==== Фрагмент текста

Датировать «бург» Андрея Боголюбского мы можем лишь весьма условно. Как следует из процитированного в п. 1 сообщения «Краткого Владимирского летописца», княжеский дворец («палаты») был построен вскоре после прихода Андрея в Суздаль из Киева. Однако даже на примере немногочисленных сохранившихся построек видно, что строительство «бурга» имело множество этапов и должно было занять не один год. Соответственно, мы вправе датировать начало строительства боголюбовского дворца 1158 годом и полагать, что его основное ядро было возведено на рубеже 1150-х и 1160-х годов, но достройка различных частей дворцового комплекса продолжалась, как минимум, в течение первой половины 1160-х годов (возможно, даже до начала 1170-х годов).

Вопрос о том, когда «бург» исчез с лица земли, требует отдельного рассмотрения. Стратиграфия раскопок Н.Н.Воронина к северу от сохранившейся лестничной башни показала, что вслед за тонким культурным слоем с керамикой XIII века сразу следуют слои XVIIIXIX веков53. Из этого исследователь сделал вывод о том, что «катастрофа постигла дворец через небольшой промежуток времени после окончания его постройки», и полагал, что дворец мог быть разрушен либо во время восстания 1174 года, когда горожане разграбили княжеский двор, либо во время похода Глеба Рязанского в 1177 году, либо во время татаро-монгольского нашествия54.

========

§ **Задания**
[A] Перепишите без изменений строки записей от самого начала до строки с «export const myFeature» включительно. Изображения в ответ не включайте.
[B] Продолжите отрывок о дворце Андрея Боголюбского, начав сразу после его последнего предложения.
Текст и записи между собой никак не связаны.

==== Листинг

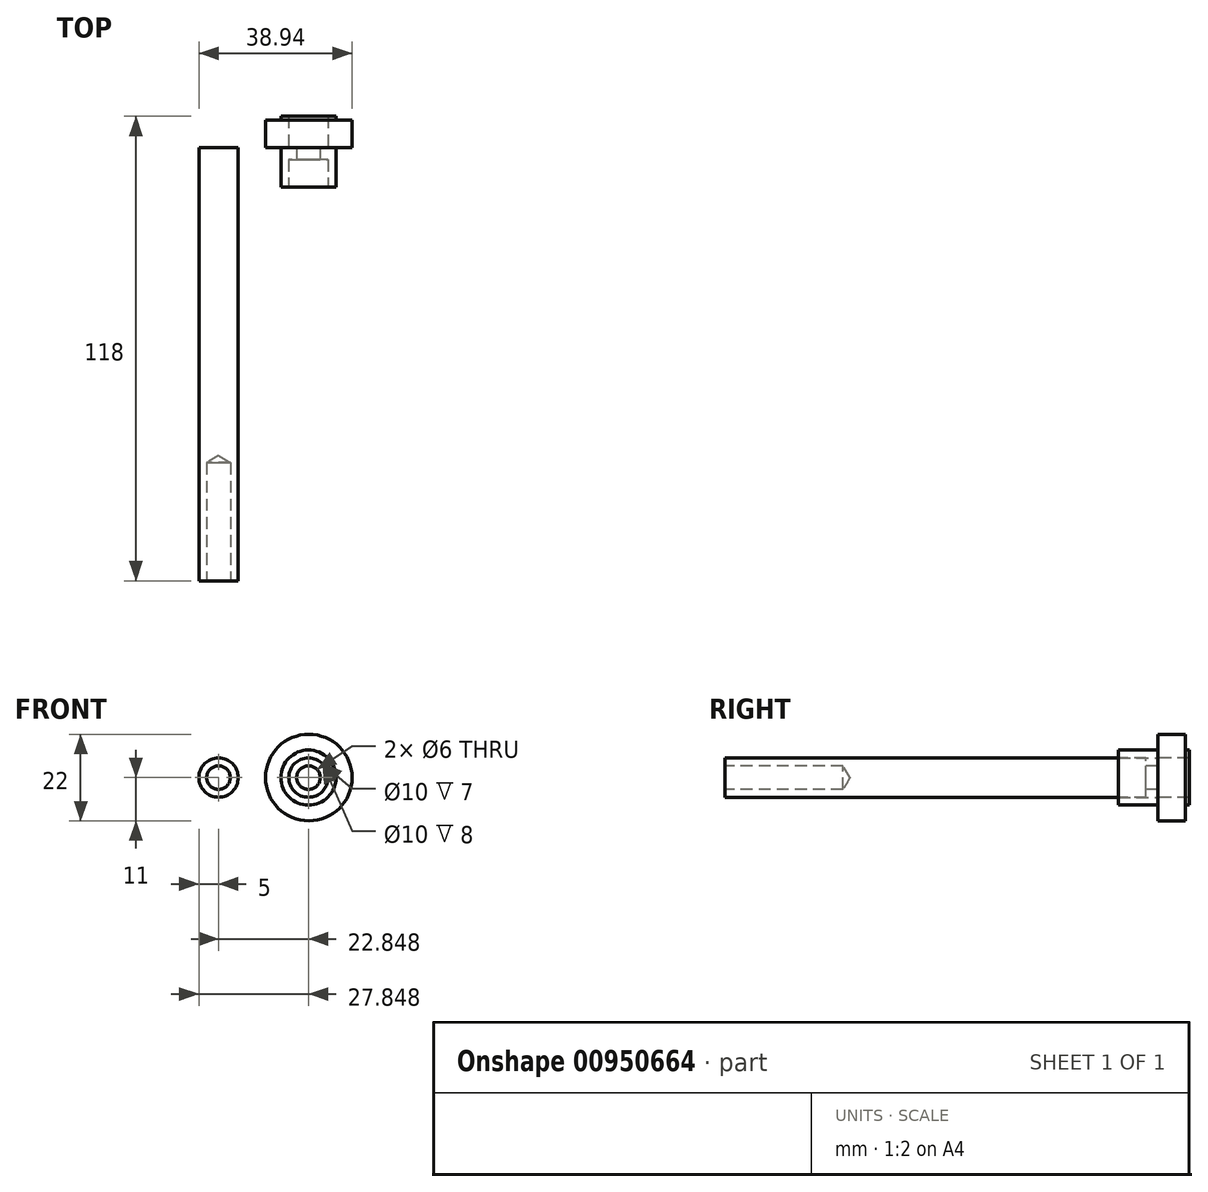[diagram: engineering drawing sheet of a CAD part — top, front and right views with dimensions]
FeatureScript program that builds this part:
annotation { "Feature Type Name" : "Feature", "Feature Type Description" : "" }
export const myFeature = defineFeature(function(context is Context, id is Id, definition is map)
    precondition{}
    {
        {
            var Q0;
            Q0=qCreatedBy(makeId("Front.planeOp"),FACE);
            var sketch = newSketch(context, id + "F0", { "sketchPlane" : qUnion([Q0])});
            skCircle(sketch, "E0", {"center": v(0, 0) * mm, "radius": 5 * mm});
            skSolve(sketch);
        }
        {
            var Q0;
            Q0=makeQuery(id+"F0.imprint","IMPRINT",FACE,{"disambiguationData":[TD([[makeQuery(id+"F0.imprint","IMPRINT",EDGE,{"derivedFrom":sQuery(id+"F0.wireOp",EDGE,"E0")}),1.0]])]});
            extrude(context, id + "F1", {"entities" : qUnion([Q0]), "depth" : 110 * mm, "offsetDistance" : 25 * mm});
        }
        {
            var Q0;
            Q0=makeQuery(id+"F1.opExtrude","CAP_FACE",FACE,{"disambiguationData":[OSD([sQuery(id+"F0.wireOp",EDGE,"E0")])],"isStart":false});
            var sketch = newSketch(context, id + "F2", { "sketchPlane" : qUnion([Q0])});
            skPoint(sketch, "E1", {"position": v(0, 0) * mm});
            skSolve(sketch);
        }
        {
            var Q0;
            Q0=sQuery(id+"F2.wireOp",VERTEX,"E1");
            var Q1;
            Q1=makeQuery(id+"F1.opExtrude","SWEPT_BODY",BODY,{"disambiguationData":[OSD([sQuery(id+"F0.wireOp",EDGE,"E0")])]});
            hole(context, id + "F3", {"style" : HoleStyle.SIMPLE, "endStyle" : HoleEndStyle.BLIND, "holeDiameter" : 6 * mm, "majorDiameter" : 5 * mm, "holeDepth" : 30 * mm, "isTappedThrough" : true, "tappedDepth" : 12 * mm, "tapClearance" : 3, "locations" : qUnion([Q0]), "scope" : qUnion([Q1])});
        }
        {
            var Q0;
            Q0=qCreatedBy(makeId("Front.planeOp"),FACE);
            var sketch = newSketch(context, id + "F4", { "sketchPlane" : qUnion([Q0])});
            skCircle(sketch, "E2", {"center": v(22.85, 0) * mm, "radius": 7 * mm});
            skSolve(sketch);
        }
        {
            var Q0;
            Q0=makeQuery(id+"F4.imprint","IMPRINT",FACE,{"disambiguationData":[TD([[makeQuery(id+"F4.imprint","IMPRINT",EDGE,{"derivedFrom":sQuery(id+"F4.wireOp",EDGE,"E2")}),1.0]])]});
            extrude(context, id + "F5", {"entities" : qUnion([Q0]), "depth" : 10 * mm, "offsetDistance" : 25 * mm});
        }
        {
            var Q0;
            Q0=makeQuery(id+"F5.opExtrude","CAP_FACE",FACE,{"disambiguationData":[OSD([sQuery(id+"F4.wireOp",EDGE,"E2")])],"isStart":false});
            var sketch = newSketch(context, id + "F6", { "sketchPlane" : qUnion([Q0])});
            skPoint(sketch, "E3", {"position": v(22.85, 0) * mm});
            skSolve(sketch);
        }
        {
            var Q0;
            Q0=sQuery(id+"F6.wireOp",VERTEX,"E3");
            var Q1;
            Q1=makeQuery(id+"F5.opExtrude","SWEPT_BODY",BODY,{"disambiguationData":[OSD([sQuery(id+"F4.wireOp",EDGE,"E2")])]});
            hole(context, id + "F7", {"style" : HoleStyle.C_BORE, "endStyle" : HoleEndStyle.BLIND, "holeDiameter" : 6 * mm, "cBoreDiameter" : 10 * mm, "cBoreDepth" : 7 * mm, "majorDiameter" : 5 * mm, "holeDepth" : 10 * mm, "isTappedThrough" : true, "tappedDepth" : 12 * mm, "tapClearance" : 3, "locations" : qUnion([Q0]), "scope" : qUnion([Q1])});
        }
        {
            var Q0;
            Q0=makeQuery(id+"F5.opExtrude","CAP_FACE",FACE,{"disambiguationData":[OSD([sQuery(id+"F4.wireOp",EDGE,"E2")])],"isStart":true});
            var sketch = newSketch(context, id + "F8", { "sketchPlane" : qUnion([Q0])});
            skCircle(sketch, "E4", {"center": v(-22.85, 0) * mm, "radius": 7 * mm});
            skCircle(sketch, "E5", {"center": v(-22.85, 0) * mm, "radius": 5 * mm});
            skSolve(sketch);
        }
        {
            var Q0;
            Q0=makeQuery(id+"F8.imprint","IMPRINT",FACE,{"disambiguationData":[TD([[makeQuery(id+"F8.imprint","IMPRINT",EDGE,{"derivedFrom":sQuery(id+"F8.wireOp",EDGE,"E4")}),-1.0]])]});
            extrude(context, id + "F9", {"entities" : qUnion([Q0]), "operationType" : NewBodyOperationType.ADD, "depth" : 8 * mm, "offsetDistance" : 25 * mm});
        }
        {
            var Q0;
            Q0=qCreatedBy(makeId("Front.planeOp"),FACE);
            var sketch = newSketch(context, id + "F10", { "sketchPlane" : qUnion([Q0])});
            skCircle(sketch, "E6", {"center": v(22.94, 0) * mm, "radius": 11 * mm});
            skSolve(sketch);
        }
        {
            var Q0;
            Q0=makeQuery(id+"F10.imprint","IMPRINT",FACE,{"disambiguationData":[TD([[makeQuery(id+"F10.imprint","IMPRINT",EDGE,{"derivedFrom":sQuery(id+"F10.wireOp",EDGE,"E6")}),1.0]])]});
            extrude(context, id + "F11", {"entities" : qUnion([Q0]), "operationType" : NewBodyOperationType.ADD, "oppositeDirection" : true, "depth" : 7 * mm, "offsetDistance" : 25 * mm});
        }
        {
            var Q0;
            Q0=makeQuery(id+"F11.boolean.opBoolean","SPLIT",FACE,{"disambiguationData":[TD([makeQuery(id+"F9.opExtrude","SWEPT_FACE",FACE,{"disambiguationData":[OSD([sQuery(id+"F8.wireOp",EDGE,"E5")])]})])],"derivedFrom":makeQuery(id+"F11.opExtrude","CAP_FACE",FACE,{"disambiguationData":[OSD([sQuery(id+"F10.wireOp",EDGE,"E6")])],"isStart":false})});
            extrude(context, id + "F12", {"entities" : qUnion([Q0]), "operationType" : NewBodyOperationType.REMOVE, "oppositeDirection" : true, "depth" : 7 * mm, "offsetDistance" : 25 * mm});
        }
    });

========

§ **Ответы к заданиям**
[A]
[diagram: engineering drawing sheet of a CAD part — top, front and right views with dimensions]
FeatureScript program that builds this part:
annotation { "Feature Type Name" : "Feature", "Feature Type Description" : "" }
export const myFeature = defineFeature(function(context is Context, id is Id, definition is map)

[B]
Но указанные восстания и завоевания вряд ли могли столь роковым образом повлиять на судьбу большого белокаменного «бурга», фактически являвшегося мощной крепостью: во-первых, его невозможно было полностью разрушить (или сжечь) при штурме, кратковременном захвате или восстании; во-вторых, он не мог обветшать и полностью разрушиться в течение семидесяти лет даже при полном запустении (которого, как мы показали в п. 1, в домонгольском Боголюбове и не было).

В XIIXIII веках «бург» Андрея Боголюбского мог бы быть только целенаправленно разобран («срыт»), что потребовало бы огромных трудозатрат. Это не могло произойти ни в 1174, ни в 1177, ни даже в 1237–1238 годах: прецедентов полного «срытия» русских крепостей монголами мы не знаем. К тому же в Боголюбовском «бурге» во время Батыева нашествия уже располагался монастырь55, а исключительная веротерпимость монголов хорошо известна.

Скорее всего, раскопы Н.Н. Воронина к северу от лестничной башни оказались на месте каких-либо зданий «бурга» (причем не хозяйственных, где могли быть подполы, а княжеских). В XIII веке это место могло быть открытым (поэтому в культурный слой попала керамика), а в послемонгольское время оказаться застроенным. В связи с этим и культурный слой XIII века на месте раскопок оказался столь тонким, и слои XIVXVII веков не были обнаружены.

Таким образом, наиболее вероятно, что несохранившиеся здания «бурга» Андрея Боголюбского разделили судьбу множества домонгольских белокаменных построек: постепенно обветшали, пришли в аварийное состояние и были использованы на строительные материалы не позднее второй трети XVIII века, когда исчез с лица земли южный комплекс пристроек к церкви Рождества Богородицы.

 

3. Церковь Рождества Богородицы

 

Церковь56 Рождества Богородицы в Боголюбове, по всей видимости, была центральным, наиболее высоким и наиболее богато декорированным сооружением княжеского белокаменного «бурга». Храм был возведен из белого камня гораздо более высокого качества, чем постройки «бурга».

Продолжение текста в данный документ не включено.